Per salvare il processo di liberalizzazione mondiale dei commerci avviato a Doha nel 2001 basterebbe che fosse approvata la proposta del G20 (il gruppo di Paesi emergenti guidato da Brasile, India e Cina), secondo la quale le nazioni sviluppate dovrebbero ridurre mediamente del 54% le barriere tariffarie all'import di prodotti agricoli dal resto del mondo. Ci vorrebbe poi un limite massimo di 20 miliardi di dollari ai sussidi che tutti i Paesi concedono ogni anno ai propri agricoltori. Infine, dovrebbe essere fissata al 20% la quota massima di protezione tariffaria che le nazioni in via di sviluppo oppongono all'importazione di beni industriali dal mondo ricco.

━━━━━━━━━━━━━━━━

> [Compito]:
Rispondi a queste domande sul documento di origine, che tratta della liberalizzazione dei commerci avviata a Doha:
(a) Di quale percentuale media le nazioni sviluppate dovrebbero ridurre le barriere tariffarie all'import di prodotti agricoli, secondo la proposta del G20?
(b) Quale tetto viene indicato per i sussidi che tutti i Paesi concedono ogni anno ai propri agricoltori?
(c) A quanto dovrebbe essere fissata la quota massima di protezione tariffaria delle nazioni in via di sviluppo sull'importazione di beni industriali dal mondo ricco?
Il materiale che segue non serve a svolgere il lavoro.

(Coordinate dei punti di riferimento degli arti)

━━━━━━━━━━━━━━━━

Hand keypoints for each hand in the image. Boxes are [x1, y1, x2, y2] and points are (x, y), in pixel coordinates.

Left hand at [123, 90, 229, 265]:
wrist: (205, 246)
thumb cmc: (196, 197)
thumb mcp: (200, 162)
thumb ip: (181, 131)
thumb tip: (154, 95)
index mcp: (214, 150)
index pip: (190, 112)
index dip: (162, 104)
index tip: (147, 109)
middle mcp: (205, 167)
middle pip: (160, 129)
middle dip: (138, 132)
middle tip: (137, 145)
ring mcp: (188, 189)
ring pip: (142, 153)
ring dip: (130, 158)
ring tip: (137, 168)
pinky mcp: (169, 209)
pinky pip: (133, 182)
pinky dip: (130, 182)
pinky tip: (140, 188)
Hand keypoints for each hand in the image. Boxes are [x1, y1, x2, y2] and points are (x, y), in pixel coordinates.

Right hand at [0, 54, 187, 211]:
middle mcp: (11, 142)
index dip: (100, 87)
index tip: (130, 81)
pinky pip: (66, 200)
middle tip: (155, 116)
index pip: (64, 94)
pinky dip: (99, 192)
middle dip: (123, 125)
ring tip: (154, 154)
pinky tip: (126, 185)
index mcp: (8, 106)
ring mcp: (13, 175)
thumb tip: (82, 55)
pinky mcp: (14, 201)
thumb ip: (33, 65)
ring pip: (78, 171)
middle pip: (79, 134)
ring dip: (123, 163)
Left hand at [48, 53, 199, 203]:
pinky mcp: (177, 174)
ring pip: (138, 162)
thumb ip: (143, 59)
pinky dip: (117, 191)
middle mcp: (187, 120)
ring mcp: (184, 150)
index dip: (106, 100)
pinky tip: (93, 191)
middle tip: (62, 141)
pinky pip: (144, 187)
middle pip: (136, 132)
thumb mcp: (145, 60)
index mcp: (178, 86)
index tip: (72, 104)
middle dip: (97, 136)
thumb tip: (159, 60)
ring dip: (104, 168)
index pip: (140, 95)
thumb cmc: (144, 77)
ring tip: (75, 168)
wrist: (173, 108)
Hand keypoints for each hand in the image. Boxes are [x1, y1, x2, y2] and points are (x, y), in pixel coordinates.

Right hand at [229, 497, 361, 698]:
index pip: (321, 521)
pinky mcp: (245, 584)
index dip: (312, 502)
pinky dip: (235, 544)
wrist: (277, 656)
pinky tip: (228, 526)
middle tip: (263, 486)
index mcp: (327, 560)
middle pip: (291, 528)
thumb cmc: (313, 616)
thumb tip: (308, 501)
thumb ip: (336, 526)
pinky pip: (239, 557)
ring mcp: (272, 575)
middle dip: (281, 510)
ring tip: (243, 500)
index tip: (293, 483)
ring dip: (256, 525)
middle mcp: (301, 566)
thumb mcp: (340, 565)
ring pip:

━━━━━━━━━━━━━━━━

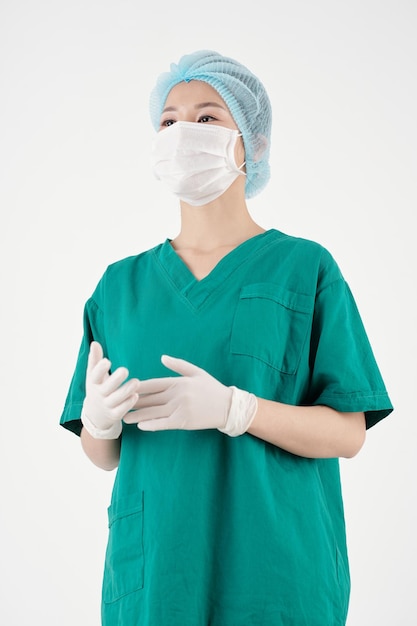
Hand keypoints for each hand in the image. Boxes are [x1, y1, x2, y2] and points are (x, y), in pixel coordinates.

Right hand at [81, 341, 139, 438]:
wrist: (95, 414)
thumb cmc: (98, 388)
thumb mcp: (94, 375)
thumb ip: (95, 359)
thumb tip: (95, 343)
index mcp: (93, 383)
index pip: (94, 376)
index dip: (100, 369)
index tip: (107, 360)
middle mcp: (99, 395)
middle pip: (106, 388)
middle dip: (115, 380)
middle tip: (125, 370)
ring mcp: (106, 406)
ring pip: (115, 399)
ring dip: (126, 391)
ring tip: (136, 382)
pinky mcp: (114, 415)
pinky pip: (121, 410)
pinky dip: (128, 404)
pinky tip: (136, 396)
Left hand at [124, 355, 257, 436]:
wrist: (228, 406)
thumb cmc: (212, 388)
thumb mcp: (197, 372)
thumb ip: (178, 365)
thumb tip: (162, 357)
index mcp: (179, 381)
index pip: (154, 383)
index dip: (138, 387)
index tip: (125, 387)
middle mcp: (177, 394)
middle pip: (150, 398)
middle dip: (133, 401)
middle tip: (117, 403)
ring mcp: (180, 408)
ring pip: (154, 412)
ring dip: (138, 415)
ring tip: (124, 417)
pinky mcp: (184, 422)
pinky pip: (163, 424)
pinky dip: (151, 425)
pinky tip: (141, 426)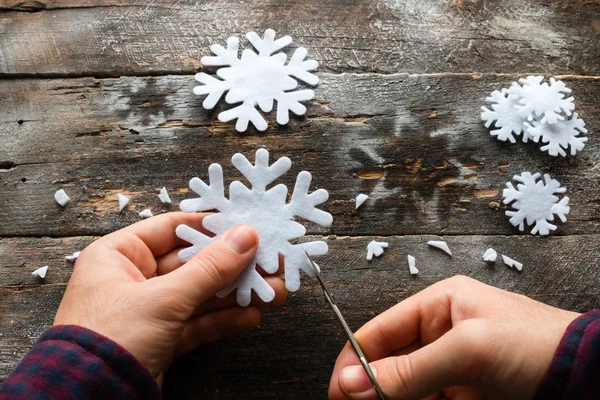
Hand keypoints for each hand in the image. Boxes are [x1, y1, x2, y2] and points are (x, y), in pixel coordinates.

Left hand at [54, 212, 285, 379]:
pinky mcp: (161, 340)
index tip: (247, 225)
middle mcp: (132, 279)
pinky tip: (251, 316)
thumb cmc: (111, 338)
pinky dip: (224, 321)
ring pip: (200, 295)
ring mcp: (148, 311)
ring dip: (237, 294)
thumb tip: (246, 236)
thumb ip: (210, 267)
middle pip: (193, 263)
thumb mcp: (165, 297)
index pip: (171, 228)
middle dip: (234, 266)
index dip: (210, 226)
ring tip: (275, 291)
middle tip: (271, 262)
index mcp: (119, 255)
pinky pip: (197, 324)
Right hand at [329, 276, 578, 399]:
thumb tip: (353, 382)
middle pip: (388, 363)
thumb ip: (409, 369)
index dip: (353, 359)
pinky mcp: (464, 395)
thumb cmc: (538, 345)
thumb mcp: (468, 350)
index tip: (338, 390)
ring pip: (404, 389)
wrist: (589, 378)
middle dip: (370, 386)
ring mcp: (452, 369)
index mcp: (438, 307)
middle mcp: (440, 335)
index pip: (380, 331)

━━━━━━━━━━━━━━━━

> [La tua soluzione]:
(a) Del 54%.
(b) Un limite massimo di 20 miliardi di dollari.
(c) Al 20%.